주어진 글
--*--
[spark] word count example, related articles

num-executors, executor-memory, executor-cores

예를 들어, 

WORKER NODES : 68
Alive Workers: 60
cores per node : 24 (2 physical processor, 6 cores per processor, hyper-threading)
available total cores : 1440
memory per node : 32G
SPARK_WORKER_INSTANCES=1
SPARK_EXECUTOR_INSTANCES = 2
SPARK_EXECUTOR_CORES = 1
SPARK_EXECUTOR_MEMORY = 1G

SPARK_WORKER_CORES=16
이 설정은 각각의 node에서 사용 가능한 최대 core의 수를 의미한다. 
따라서, '60 * 16 = 960 cores'
spark master web ui를 보면 아래와 같이 보일 것이다. 
Cores in use: 960 Total, 550 Used

위와 같은 설정에서는 60대의 worker node 각각에 대해서 1개의 worker가 실행되고
worker는 2개의 executor를 실행시킨다. 또한, 개별 executor에서 사용 가능한 core는 1개.
(executor에서 여러개의 task가 돌지만 1개의 core만 사용한다는 의미)
따라서, 총 60개의 worker, 120개의 executor가 초기에 실행되고 
executor가 사용하는 core의 총 수는 120이라는 의미이다.  


그런데 만약, 아래와 같이 실행시킨다면, 

spark-submit --master yarn-client --total-executor-cores=100 --num-executors=20 --executor-cores=5 --executor-memory=2G

submit되는 현재 job을 위해서 cluster에 있는 executor들을 사용하는데 최대 100개의 core를 요청한다(사용한다). 
'num-executors'는 'SPARK_EXECUTOR_INSTANCES'에 대응하는 것으로 이 옵션을 제외하면 동적으로 필요한 수만큼 계산된다. 
(즉, 명시적으로 --num-executors 옵션을 부여할 필요가 없다는 뜻이다)
여기서는 값을 20으로 줬기 때문에 20개의 executor가 실행된다.

각각의 executor에서 최대 5개의 core를 사용할 수 있다는 것은
executor에서 multi-thread로 실행되는 task들이 5개의 core를 활용 할 수 있다는 의미이다. 

그렇다면 아래와 같이 실행하는 경우는? 

spark-submit --master yarn-client --total-executor-cores=50 --executor-cores=5 --executor-memory=2G

이때는 (total-executor-cores/executor-cores) = (50/5) = 10개의 executor가 실행되며,
각각의 executor는 5개의 core와 2G memory를 점유한다. 

* 위에서 executor가 '실행된다'라고 기술했는데, 사실 없어서 새롭게 실행될 수도 있고 기존에 있는 executor(id로 구별)를
  할당 받아서 task를 실행할 수도 있다. 그런 의미에서 executor는 task 실행을 위한 box 정도이고 실제로
  core, memory는 해당하는 task들에 할당된다고 볼 수 있다. 
* yarn-client와 yarn-cluster는 둘 다 yarn을 사용하는데, client의 경우는 driver가 코드를 실행시키는 서버에 위치한다.
  yarn-client로 실행시키면 제어하거나 모니터링하기 좀더 용이한 측면이 있다.

sample snippet to read, process, and save json files

# -*- coding: utf-8 -*-
import sys
import datetime
from dateutil.relativedelta import relativedelta

from pyspark import *
from pyspark.sql import *
from pyspark.sql.types import *
...
--*--
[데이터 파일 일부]
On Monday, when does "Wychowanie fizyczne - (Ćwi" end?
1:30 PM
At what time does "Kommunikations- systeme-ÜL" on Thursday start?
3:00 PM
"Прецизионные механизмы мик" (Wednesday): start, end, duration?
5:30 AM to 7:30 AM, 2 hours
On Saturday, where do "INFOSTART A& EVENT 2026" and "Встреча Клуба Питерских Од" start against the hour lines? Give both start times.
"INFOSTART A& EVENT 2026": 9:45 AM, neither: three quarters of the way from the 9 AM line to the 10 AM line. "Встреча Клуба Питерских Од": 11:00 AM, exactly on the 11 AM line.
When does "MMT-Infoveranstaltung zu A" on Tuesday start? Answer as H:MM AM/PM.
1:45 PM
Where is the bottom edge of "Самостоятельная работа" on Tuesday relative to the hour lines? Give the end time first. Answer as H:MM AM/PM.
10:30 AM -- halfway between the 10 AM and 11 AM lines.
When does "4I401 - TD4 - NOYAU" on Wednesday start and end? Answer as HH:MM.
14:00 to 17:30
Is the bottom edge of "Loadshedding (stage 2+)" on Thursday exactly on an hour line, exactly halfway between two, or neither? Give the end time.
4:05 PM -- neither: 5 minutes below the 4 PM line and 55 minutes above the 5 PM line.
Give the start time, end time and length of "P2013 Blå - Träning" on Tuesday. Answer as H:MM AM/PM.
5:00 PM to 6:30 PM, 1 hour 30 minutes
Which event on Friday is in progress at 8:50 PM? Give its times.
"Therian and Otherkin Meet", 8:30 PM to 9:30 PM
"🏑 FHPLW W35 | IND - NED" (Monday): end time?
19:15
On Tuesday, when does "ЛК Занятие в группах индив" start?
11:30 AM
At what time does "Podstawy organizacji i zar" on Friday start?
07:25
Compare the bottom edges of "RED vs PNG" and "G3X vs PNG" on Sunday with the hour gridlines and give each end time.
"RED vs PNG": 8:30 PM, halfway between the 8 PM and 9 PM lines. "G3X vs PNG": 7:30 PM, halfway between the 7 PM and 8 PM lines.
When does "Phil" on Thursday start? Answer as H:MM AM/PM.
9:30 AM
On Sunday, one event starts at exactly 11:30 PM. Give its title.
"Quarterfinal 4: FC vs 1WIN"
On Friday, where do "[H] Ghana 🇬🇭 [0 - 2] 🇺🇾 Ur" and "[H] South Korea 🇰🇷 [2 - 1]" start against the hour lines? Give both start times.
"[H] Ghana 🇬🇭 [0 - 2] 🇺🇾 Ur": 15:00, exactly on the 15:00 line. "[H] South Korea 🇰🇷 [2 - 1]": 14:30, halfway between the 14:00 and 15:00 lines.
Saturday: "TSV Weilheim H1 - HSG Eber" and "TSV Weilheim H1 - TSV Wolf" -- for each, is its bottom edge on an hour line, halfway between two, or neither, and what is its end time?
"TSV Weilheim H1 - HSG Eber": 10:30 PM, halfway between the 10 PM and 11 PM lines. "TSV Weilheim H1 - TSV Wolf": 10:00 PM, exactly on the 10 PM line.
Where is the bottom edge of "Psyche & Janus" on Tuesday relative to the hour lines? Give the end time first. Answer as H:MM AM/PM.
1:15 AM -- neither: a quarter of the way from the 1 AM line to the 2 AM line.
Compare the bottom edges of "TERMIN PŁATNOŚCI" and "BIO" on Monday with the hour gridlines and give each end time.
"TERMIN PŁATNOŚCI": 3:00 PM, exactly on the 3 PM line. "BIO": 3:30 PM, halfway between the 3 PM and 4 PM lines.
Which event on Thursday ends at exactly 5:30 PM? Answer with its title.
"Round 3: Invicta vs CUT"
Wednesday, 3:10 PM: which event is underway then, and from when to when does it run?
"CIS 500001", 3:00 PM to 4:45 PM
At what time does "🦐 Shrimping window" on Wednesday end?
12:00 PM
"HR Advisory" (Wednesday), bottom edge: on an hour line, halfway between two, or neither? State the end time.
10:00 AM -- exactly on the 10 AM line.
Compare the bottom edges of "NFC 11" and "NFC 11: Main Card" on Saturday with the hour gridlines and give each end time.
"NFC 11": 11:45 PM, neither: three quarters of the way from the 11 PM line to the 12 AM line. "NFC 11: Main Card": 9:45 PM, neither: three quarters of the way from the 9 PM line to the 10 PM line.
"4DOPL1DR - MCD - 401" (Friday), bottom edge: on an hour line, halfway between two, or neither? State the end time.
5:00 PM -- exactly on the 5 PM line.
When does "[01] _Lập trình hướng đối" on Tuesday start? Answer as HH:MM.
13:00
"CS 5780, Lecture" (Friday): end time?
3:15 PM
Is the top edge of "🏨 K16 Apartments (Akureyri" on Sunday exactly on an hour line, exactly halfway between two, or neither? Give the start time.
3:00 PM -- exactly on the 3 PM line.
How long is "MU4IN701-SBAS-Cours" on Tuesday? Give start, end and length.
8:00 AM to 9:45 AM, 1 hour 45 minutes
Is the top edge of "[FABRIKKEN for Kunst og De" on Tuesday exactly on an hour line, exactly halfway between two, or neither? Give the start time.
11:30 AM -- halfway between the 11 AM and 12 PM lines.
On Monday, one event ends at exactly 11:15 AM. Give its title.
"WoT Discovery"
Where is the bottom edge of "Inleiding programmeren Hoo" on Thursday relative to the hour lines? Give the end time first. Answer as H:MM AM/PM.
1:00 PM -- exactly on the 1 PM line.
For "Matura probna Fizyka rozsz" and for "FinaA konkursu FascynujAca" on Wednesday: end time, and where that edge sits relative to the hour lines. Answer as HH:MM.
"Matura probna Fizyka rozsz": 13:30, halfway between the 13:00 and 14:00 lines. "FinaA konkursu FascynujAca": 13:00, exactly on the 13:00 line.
--*--
과제 안내
[1] 주어진 글에서 "그렇다면 아래와 같이" 문구가 있는 곳부터 시작해 "2G memory를 점유한다." 문구까지 한 글자도 바꾸지 말고 옮겨 적으세요.
[2] 데이터 파일의 행 가운데 "(Friday), bottom edge: on" 문구가 있는 행에서 시작해 "1:00 PM -- exactly on the 1 PM line." 문구가 있는 행까지, 양 끝 행을 포함해 그대로 다시 쓰세요.

과제별 결과
[1]
그렇다면 아래와 같이 실행하는 경우는? 

spark-submit --master yarn-client --total-executor-cores=50 --executor-cores=5 --executor-memory=2G

이때는 (total-executor-cores/executor-cores) = (50/5) = 10개의 executor가 실행되며,
각각의 executor는 5개의 core와 2G memory를 점유한다.

[2]
"4DOPL1DR - MCD - 401" (Friday), bottom edge: on an hour line, halfway between two, or neither? State the end time.
5:00 PM -- exactly on the 5 PM line.
When does "[01] _Lập trình hướng đối" on Tuesday start? Answer as HH:MM.
13:00
"CS 5780, Lecture" (Friday): end time?
3:15 PM
Is the top edge of "🏨 K16 Apartments (Akureyri" on Sunday exactly on an hour line, exactly halfway between two, or neither? Give the start time.
3:00 PM -- exactly on the 3 PM line.
How long is "MU4IN701-SBAS-Cours" on Tuesday? Give start, end and length.
8:00 AM to 9:45 AM, 1 hour 45 minutes
Is the top edge of "[FABRIKKEN for Kunst og De" on Tuesday exactly on an hour line, exactly halfway between two, or neither? Give the start time.
11:30 AM -- halfway between the 11 AM and 12 PM lines.
On Monday, one event ends at exactly 11:15 AM. Give its title.
"WoT Discovery"
Where is the bottom edge of "Inleiding programmeren Hoo" on Thursday relative to the hour lines? Give the end time first. Answer as H:MM AM/PM.
1:00 PM -- exactly on the 1 PM line.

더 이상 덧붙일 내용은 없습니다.